È qui che però va fatta un’annotazione. Su via Fani anche Licio Gelli aveva speso parole nella sua ultima intervista che noidi Cronaca&Dossier abbiamo riassunto in quest’articolo. Secondo il Venerabile, Aldo Moro sarebbe stato portato da via Fani a breve distanza. «Secondo me Aldo Moro fu portato a 100-150 metri da via Fani ‒ aveva detto Gelli nell’intervista ‒, in uno di quei garage sotterranei e lì tenuto per una decina di giorni». Un suo parere, certo, ma che ora potrebbe trovare un punto d’incontro interessante con le novità della Commissione.

In particolar modo potrebbe non essere del tutto “folle” l’ipotesi che in realtà sia stato “prudentemente” nascosto a via Fani o nei dintorni per far sì che le acque si calmassero per poi spostarlo. Per farlo sarebbe servito un covo, un luogo sicuro: forse il bar Olivetti? Quella di Licio Gelli era stata solo una banale supposizione?

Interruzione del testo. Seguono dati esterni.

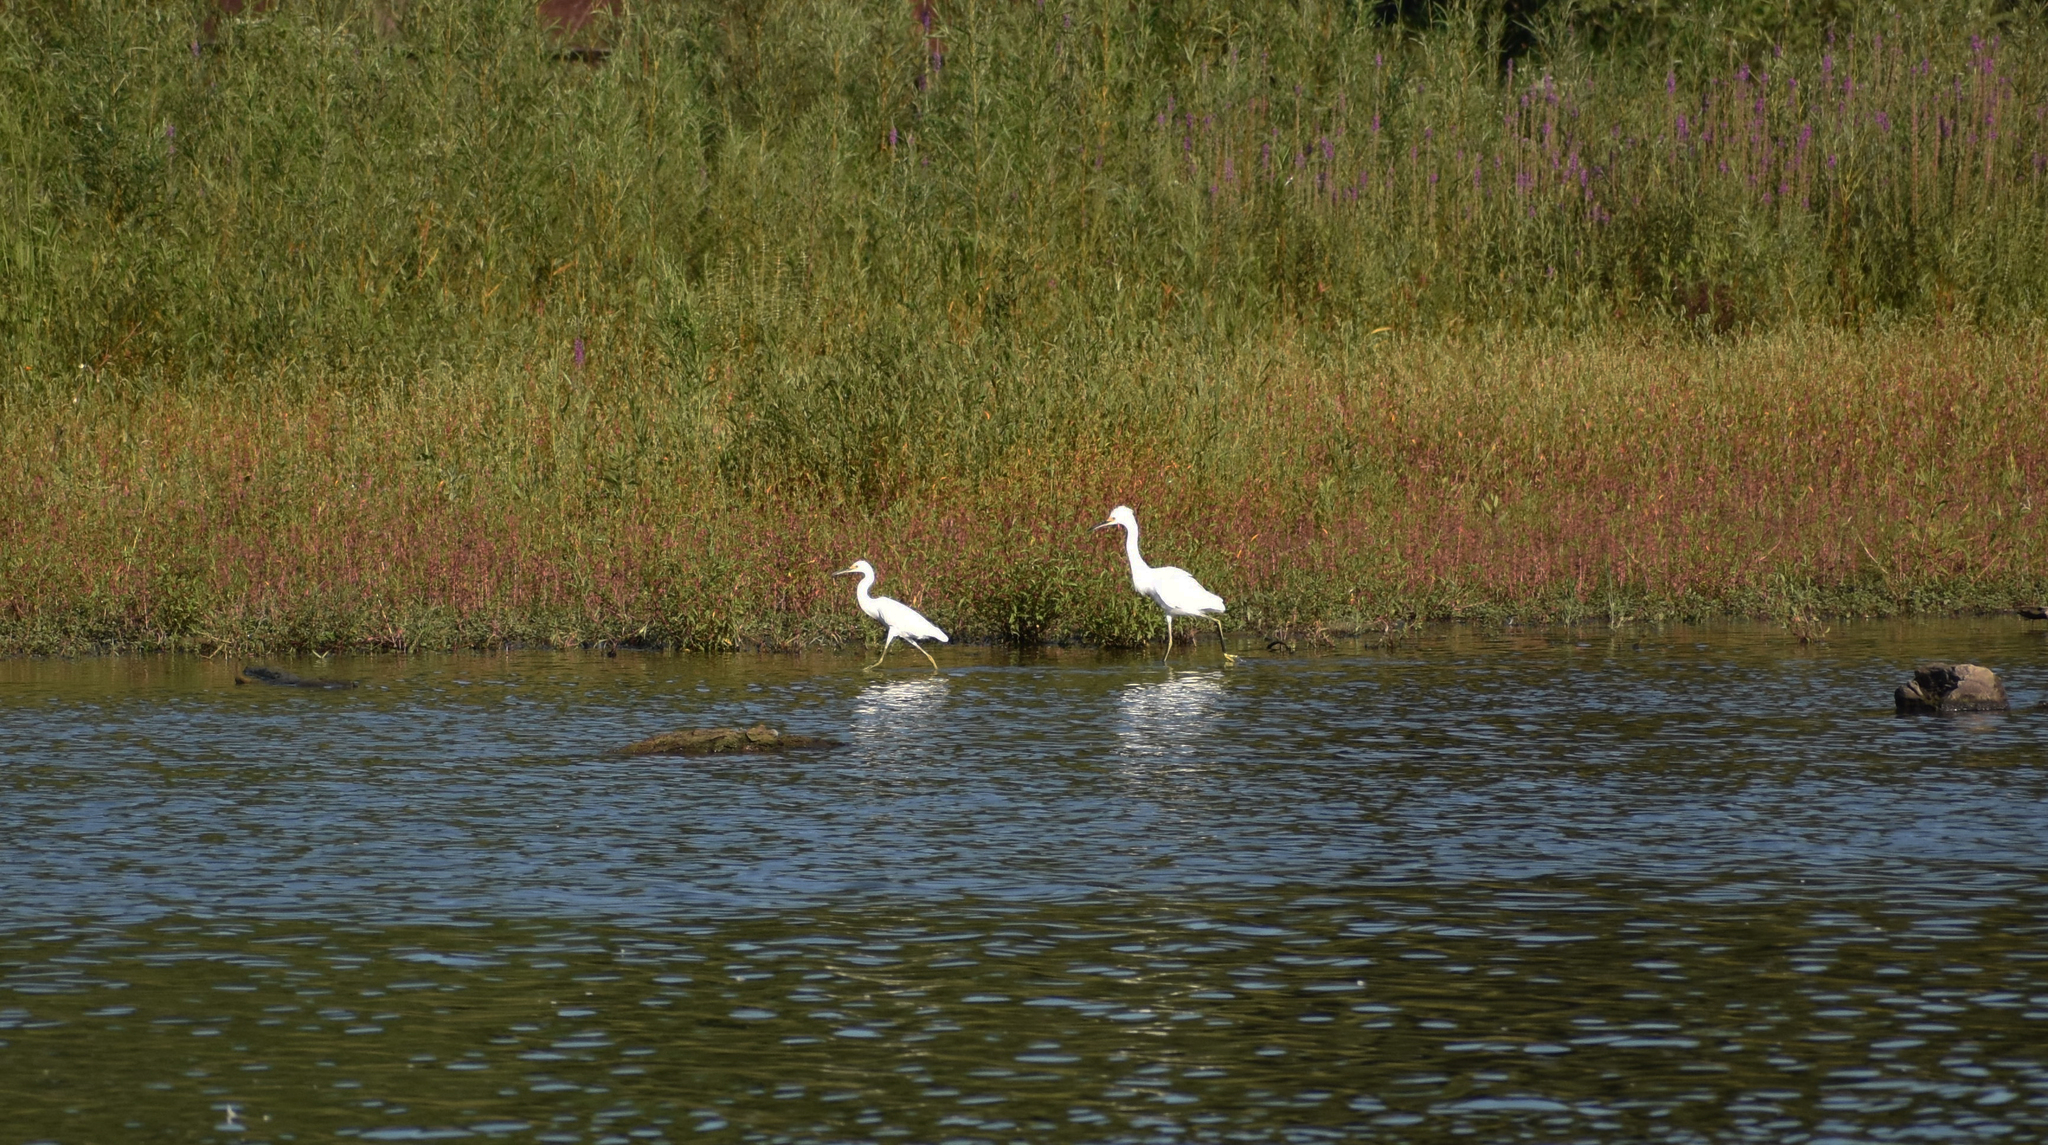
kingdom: Animalia
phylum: Chordata
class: Aves
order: Pelecaniformes
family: Ardeidae
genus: Egretta
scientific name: Egretta thula
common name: Snowy egret
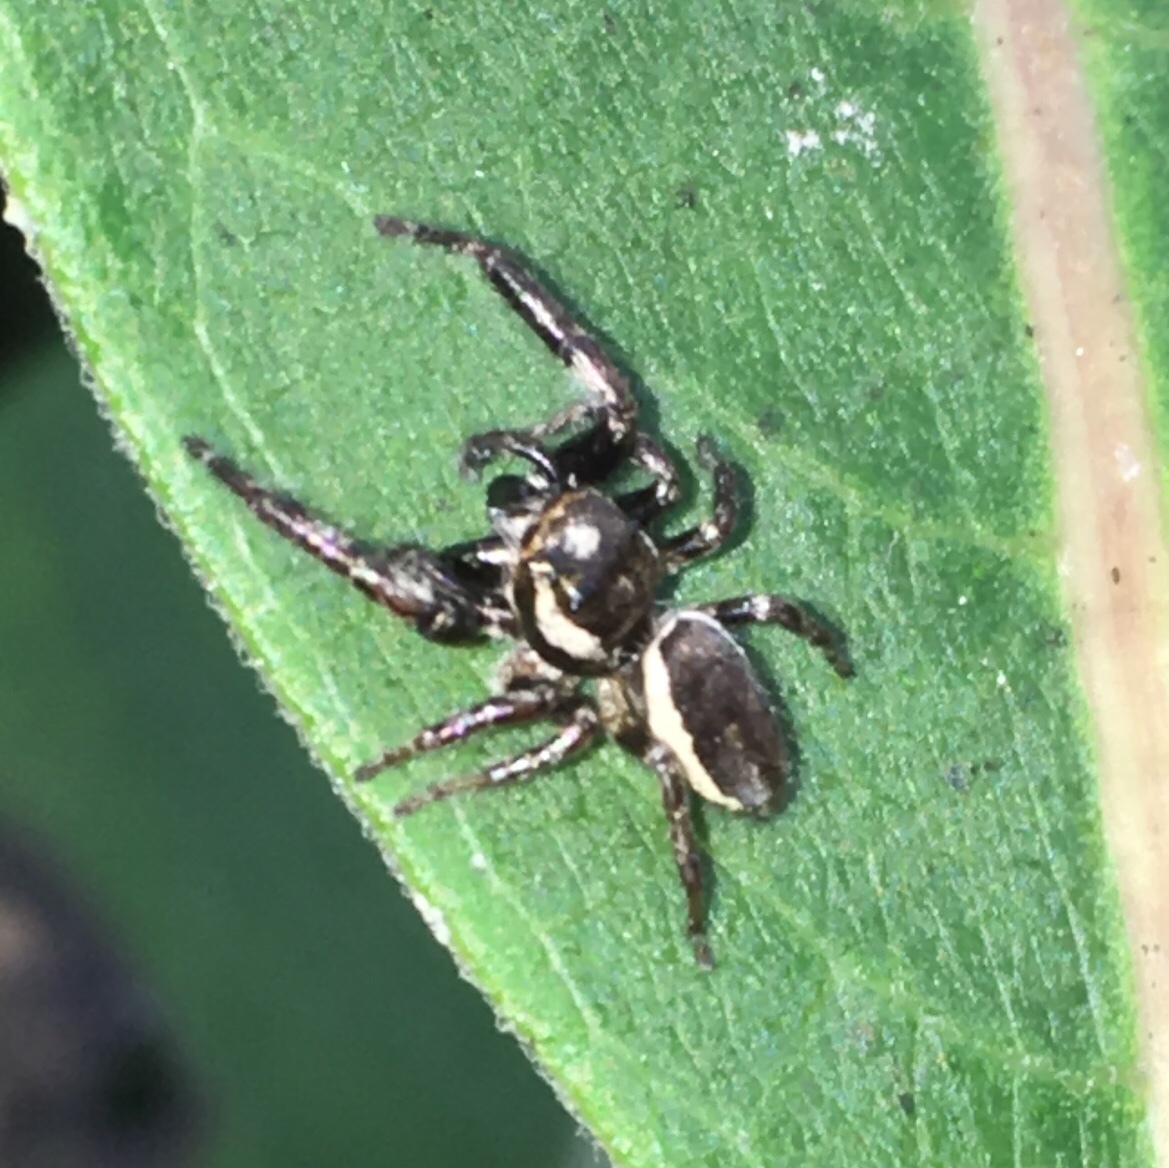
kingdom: Animalia
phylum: Arthropoda
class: Arachnida
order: Araneae
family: Salticidae
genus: Eris
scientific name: Eris militaris
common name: Bronze jumper
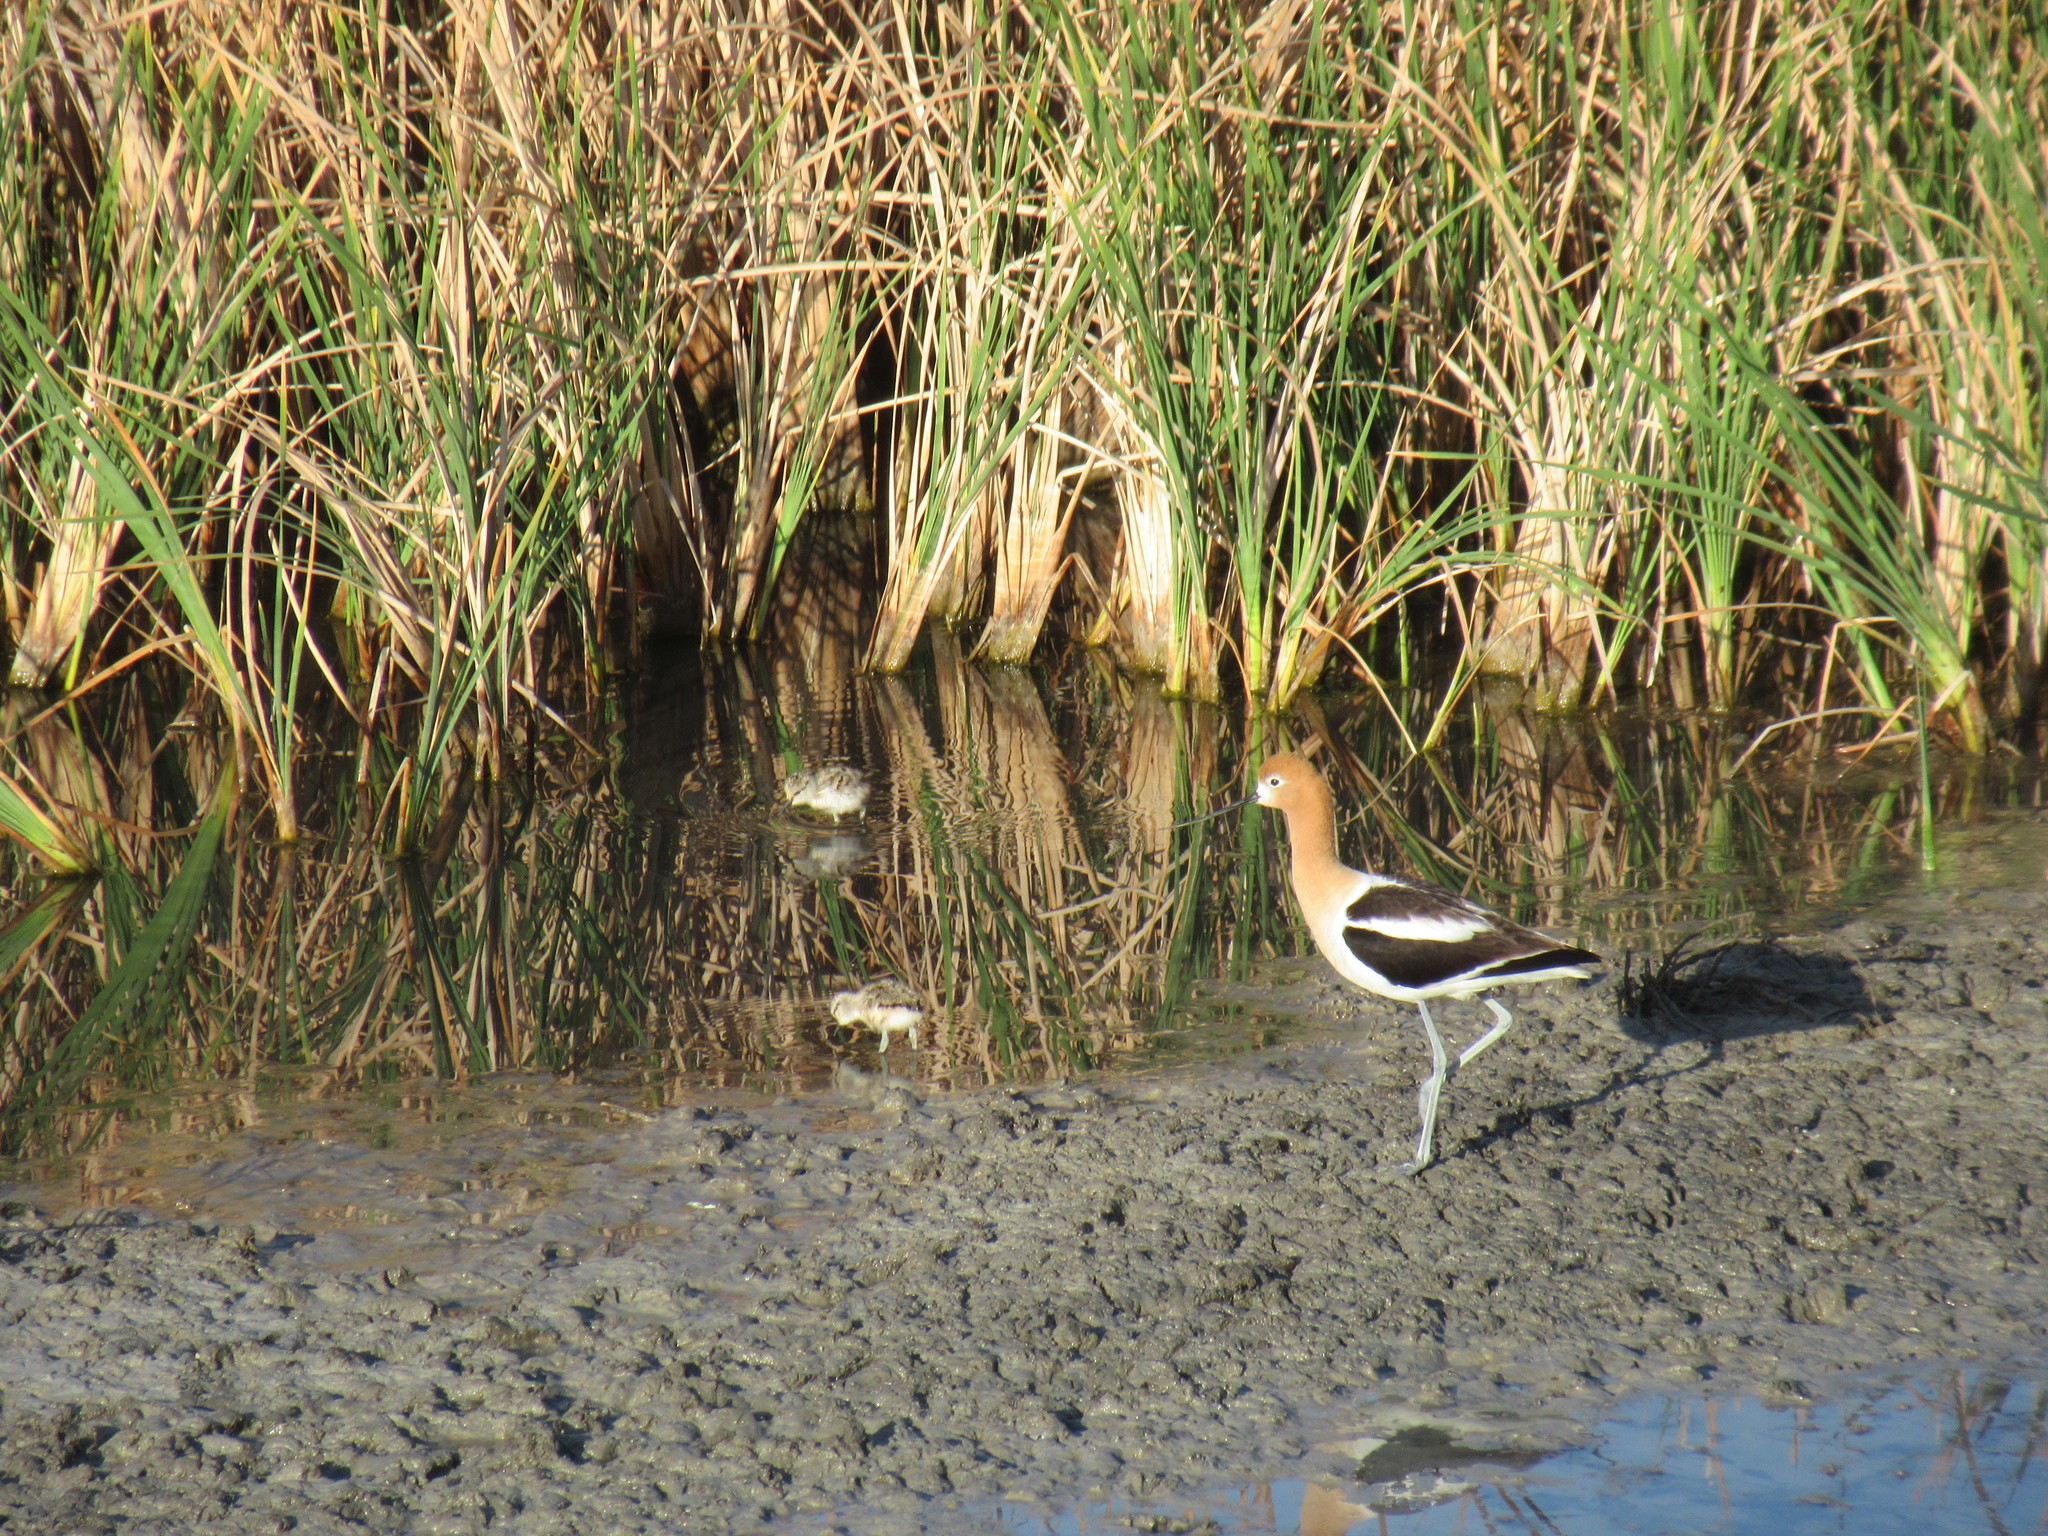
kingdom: Animalia
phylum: Chordata
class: Aves
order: Charadriiformes
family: Recurvirostridae
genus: Recurvirostra
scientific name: Recurvirostra americana
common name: American avocet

Si giunge così alla terza novità in ordine cronologico nel caso Aldo Moro: la foto del quotidiano Il Messaggero che mostra Antonio Nirta in via Fani il 16 marzo 1978. Sarebbe lui l’uomo in una foto scattata quel giorno e per la quale furono fatte pressioni dalla Calabria per via del contenuto della stessa. A denunciare il fatto fu nel maggio del 1978 Benito Cazora, allora deputato Dc, il quale fece presente che «dalla Calabria mi hanno telefonato per informarmi che in una foto presa sul posto quella mattina, si individua un personaggio a loro noto».

Le indagini della Commissione, riconoscendo Nirta, hanno messo assieme pezzi sparsi giungendo alla conclusione che le pressioni vennero dalla ‘ndrangheta perché Nirta ad essa legato; ma Nirta era uomo dei servizi segreti così come nel 1996 venne fuori da alcuni pentiti (tra i quali Ubaldo Lauro) nell’ambito del processo sulla morte del giornalista Mino Pecorelli.

Cosa sia accaduto a via Fani in relazione al caso Aldo Moro è ormai il focus dell’indagine della Commissione, momento centrale che potrebbe portare alla luce che assieme alle Brigate Rosse agirono anche uomini della ‘ndrangheta, anche solo per compiti di supervisione; uomini che lavoravano per i servizi segreti italiani e che sapevano cosa sarebbe accaduto quella mattina.